Sequence-based genotyping of de novo developed microsatellites
In contrast, overall success rate of de novo microsatellite development ranged from 67% to 86% (Table 2). Given the high number of candidate microsatellites typically identified from high-throughput sequencing or reference genome sequence, we were able to screen as much as 60 new loci, and combined most of them (from 28 to 60) in a single multiplexed PCR for amplification (Table 2). As a result, the final number of reliable loci was consistently high amounting to 24 for Alosa sp., 38 for A. ostoyae, 39 for M. variegatipes and 40 for Quercus sp. (Table 2).

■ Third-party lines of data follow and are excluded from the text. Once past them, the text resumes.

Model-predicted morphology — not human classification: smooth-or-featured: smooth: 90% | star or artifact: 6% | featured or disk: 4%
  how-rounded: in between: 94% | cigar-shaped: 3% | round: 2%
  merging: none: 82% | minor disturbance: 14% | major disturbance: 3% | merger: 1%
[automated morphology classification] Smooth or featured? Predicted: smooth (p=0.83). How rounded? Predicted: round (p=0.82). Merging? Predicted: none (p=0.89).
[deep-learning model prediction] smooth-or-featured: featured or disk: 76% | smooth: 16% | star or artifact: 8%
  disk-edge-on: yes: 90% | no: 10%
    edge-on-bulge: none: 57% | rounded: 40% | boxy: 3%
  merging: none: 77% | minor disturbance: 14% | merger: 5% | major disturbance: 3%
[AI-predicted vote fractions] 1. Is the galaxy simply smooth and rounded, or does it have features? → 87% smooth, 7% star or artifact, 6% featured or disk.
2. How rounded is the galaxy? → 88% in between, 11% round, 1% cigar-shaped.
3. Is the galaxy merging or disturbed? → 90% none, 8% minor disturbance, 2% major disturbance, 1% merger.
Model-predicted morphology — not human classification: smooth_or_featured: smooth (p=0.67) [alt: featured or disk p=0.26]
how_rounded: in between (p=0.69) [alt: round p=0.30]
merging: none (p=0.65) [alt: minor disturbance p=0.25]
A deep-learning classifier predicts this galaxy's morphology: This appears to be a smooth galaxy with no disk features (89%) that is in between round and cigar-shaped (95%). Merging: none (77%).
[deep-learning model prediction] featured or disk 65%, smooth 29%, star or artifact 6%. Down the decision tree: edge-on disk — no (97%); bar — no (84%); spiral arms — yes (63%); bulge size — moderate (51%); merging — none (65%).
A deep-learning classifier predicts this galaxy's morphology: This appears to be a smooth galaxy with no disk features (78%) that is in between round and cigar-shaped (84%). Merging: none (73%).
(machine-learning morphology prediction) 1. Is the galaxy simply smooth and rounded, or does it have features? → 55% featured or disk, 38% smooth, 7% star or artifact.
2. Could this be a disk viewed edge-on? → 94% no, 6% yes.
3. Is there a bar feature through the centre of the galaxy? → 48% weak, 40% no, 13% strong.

All these protocols produced high quality genotypic dataset, with low missing data (2.6% for Quercus sp., 6.8% for Alosa sp., 5.4% for M. variegatipes) at the exception of A. ostoyae (20.7%) and low allelic error rates as estimated based on blind-repeat genotyping (0.4% for Quercus sp., 0.6% for Alosa sp., 0.9% for M. variegatipes and 0.7% for A. ostoyae). For Alosa sp. and Quercus sp. all reliable loci were found to be transferable between species.
We explored the effect of sequence coverage on genotypic data quality on Alosa sp. by sequencing the same set of 28 microsatellites amplified in 156 individuals using one, two or three Illumina MiSeq nano flowcells (Table 2). The resulting increased coverage, from 95 to 198 and 267 sequences respectively per locus per individual (Table 2), recovers more data for those highly degraded DNA samples. First, increasing the coverage from 95 to 198 sequences by locus by individual detected three additional loci, while a further increase in coverage failed to recover additional locus (Table 2). Second, the missing data rate linearly decreases with the increase in coverage, from 16.4% to 9.0% and 6.8% with 95, 198 and 267 sequences per locus per individual respectively (Fig. S1). It is worth noting that the allelic error rate is not affected by genome coverage, as it varied only slightly between 0.5% and 0.7% without any correlation to coverage (Fig. S1). A significant result is that even in conditions when only highly degraded DNA templates are available, reliable genotypic data can be obtained with moderate coverage, while increasing coverage will reduce missing data but not genotyping error rate.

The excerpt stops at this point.